# [TEXTO EXTRAÍDO]
....
A prudência manda desconfiar de biografia escrita por amigo
do biografado. Todo amigo é suspeito. Não porque tenda a “falar bem” do
biografado. É porque teve envolvimento pessoal com aquilo. Já tem uma versão, e
tem a sensação de que ela brotou de um consenso entre ele e o biografado. Todo
amigo de um famoso, ao biografá-lo, ganha um pouquinho de tom de quem se julga
meio dono dele, numa atitude de “eu sei disso, eu era amigo dele, estava lá e
vocês não, vocês não podem questionar”.
É o que contamina às vezes livros como os de Robert Shelton
sobre Bob Dylan, de Max Brod ou Gustav Janouch sobre Kafka, de Estela Canto sobre
Borges, de Carlos Povina Cavalcanti sobre Jorge de Lima (Vida e Obra de Jorge de Lima,
Rio, Correio da Manhã, 1969). O autor
era amigo de infância do poeta, ligado por laços de família, tiveram
convivência constante na vida adulta. A vantagem é poder dar preciosas
indicações sobre contexto, e confirmar detalhes. A desvantagem é ter de ferver
no mesmo caldeirão a biografia escrita e a imagem pública que cultivava do
biografado, seu compadre, seu parente até. Não digo isso para denegrir o
esforço, mas para mostrar o quanto ele já começa em desvantagem, mesmo que
pareça ser o contrário.
....
# [PARTES DO EXERCÍCIO]
- a) Responda com base no texto sobre biografias escritas por amigos:
(i) Segundo o texto, por que todo amigo do biografado é suspeito?
(ii) Quem é citado como autor de um livro sobre Borges?
(iii) Qual vantagem o texto atribui ao biógrafo que era amigo do poeta?
- b) Retome o texto sobre biografias escritas por amigos e prossiga a partir da última frase.

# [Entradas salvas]
....
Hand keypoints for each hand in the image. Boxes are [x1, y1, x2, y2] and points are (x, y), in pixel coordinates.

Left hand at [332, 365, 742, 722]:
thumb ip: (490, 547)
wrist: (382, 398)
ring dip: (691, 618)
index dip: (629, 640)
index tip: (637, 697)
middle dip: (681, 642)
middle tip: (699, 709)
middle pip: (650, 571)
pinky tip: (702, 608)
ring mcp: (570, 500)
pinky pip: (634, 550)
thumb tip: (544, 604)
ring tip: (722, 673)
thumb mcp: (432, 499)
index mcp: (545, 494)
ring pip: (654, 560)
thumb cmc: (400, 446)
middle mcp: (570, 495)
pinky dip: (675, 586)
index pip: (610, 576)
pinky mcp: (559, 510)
....
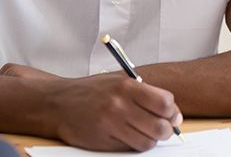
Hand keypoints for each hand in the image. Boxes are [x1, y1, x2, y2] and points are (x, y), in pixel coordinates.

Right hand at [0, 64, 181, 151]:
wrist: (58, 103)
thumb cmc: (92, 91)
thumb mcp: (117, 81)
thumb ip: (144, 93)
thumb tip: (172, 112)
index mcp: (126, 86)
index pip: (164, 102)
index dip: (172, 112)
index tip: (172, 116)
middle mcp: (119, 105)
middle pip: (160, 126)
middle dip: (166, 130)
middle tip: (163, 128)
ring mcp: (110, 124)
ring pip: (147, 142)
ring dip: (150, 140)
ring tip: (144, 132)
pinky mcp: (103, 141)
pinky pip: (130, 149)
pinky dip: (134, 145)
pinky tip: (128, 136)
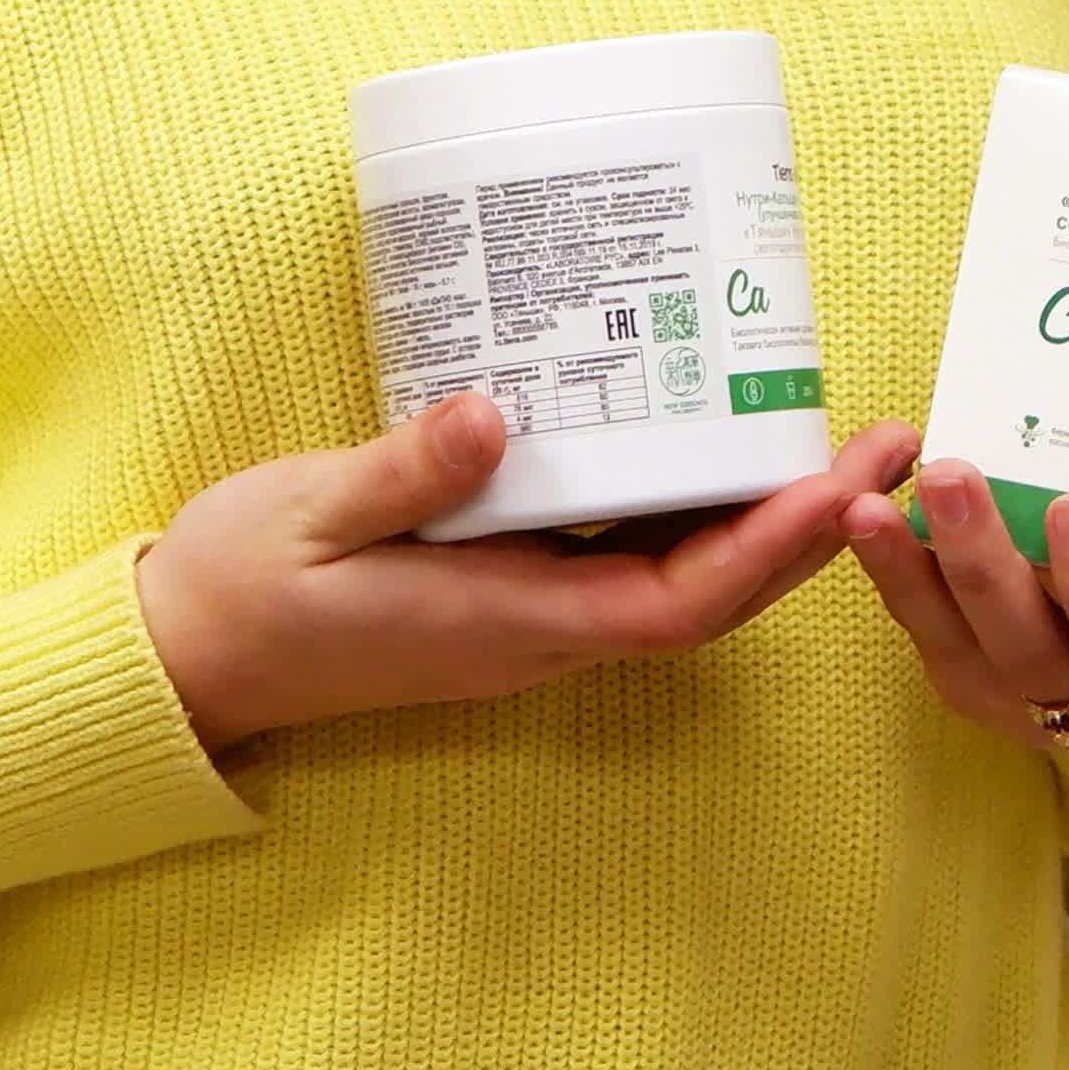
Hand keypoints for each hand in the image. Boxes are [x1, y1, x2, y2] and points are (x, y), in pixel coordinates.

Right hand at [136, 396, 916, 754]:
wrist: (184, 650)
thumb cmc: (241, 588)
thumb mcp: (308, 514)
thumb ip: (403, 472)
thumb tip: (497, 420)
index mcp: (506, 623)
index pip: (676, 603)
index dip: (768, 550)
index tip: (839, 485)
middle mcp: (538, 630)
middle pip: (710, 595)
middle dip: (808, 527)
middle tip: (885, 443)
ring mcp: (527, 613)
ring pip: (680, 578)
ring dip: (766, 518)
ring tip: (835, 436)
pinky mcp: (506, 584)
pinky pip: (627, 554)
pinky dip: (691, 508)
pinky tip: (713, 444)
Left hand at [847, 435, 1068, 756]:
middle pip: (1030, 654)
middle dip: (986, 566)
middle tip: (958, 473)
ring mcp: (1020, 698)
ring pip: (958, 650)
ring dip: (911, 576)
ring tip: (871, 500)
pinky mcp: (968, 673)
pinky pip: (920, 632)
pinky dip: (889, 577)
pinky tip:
....
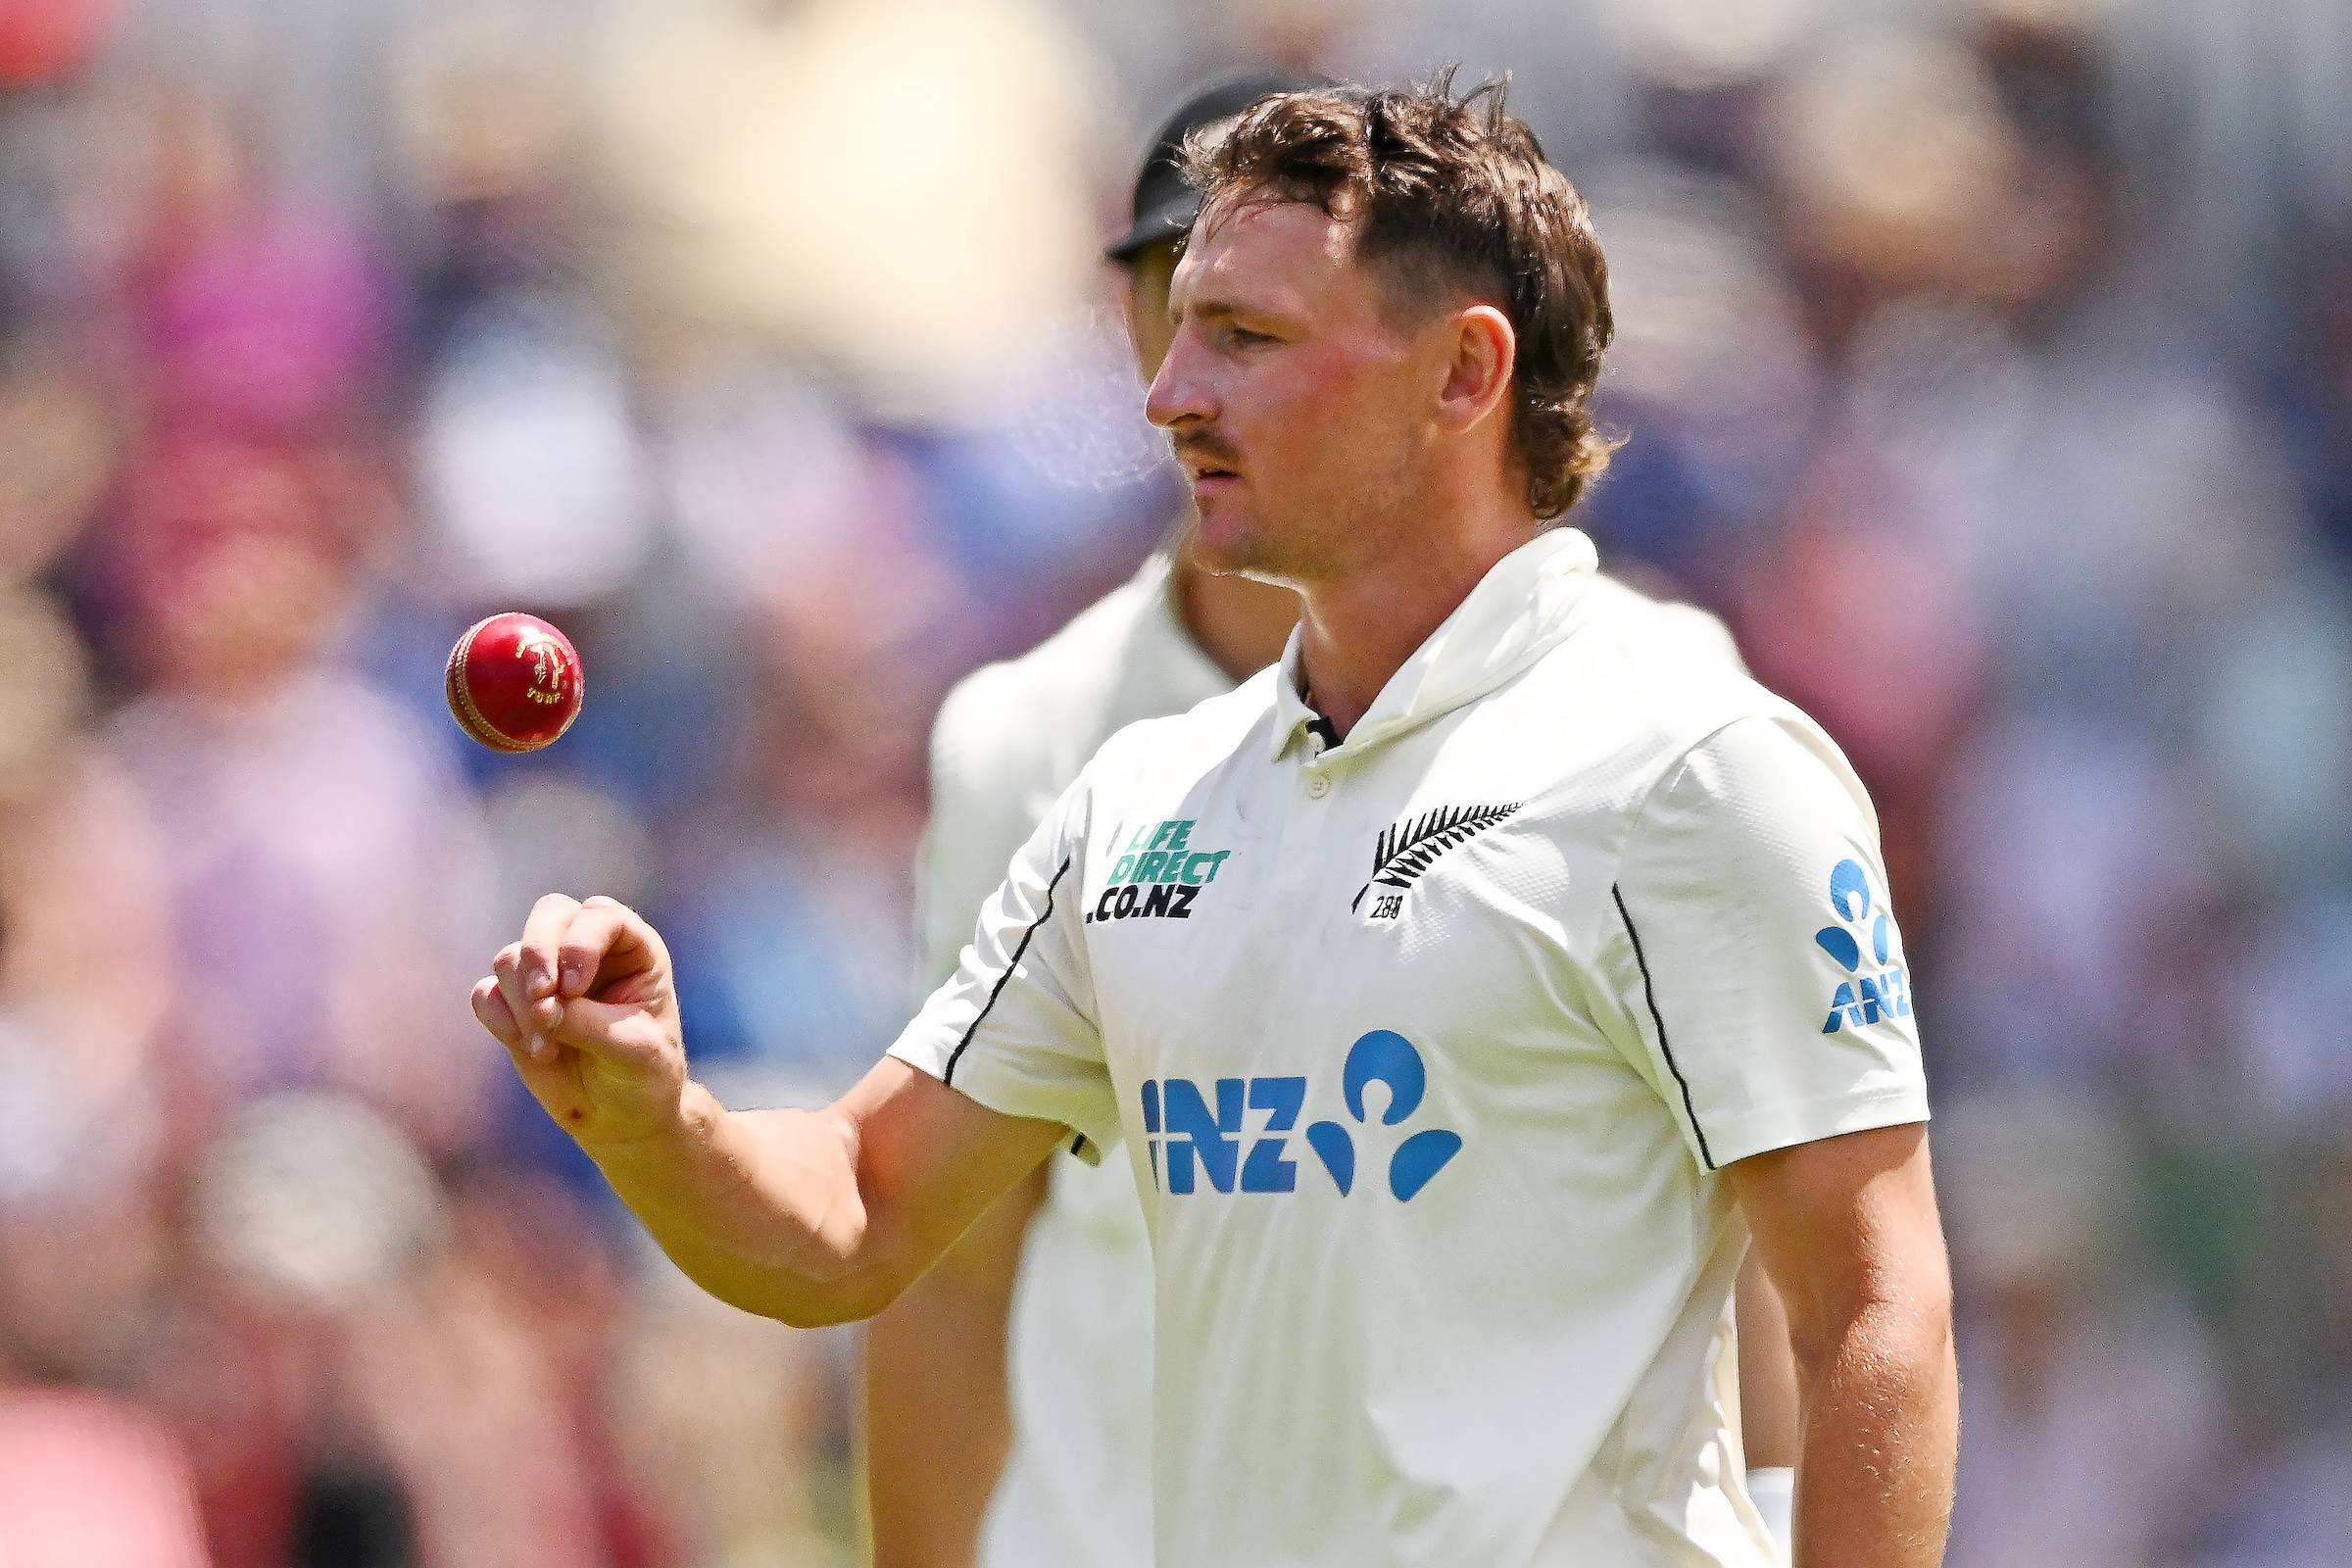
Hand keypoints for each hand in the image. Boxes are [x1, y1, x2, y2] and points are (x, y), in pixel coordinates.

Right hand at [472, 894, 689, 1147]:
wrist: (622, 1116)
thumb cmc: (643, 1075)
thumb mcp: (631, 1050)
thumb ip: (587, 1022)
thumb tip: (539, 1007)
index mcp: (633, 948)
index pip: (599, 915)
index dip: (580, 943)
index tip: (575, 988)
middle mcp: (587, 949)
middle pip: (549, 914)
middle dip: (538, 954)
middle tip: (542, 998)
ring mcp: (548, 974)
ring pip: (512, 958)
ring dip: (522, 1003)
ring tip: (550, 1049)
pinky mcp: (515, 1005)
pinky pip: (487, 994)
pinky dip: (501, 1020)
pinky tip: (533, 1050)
....
# [SEÇÃO DE RESPOSTAS]
- a)
(i) Porque teve envolvimento pessoal com aquilo, e não porque tenda a "falar bem" do biografado.
(ii) Estela Canto.
(iii) Poder dar preciosas indicações sobre o contexto e confirmar detalhes.

- b)
Jorge de Lima é autor de inúmeras coisas bonitas em poesia
(O Grande Circo Místico) e prosa (nunca li seus romances), mas para mim é
acima de tudo o autor de Invenção de Orfeu, uma espécie de Divina Comédia inspirada em André Breton e Georges Bernanos. Devia ser aberto ao acaso e lido,
um poema por dia, aí quando o cara se tocar, enxerga o céu todinho.
Jorge e Murilo Mendes foram nossos grandes surrealistas, e
pagaram caro por terem sido surrealistas cristãos, um oxímoro tão escandaloso
quanto “dadaísmo greco-ortodoxo”. Resultado: em JdL e MM os cristãos se
escandalizam com as libertinagens imagéticas do surrealismo, e com o eventual
anarquismo erótico; e os surrealistas se entediam com a imageria cristã e as
recorrentes fórmulas devocionais. Cristianismo e Surrealismo eram, quase cem
anos atrás, talibanismos contrapostos. e não haveria de ser dois brasileiros
que conseguissem fazê-los funcionar juntos, poeticamente. Pra mim, ambos
conseguiram, mas quem sou eu?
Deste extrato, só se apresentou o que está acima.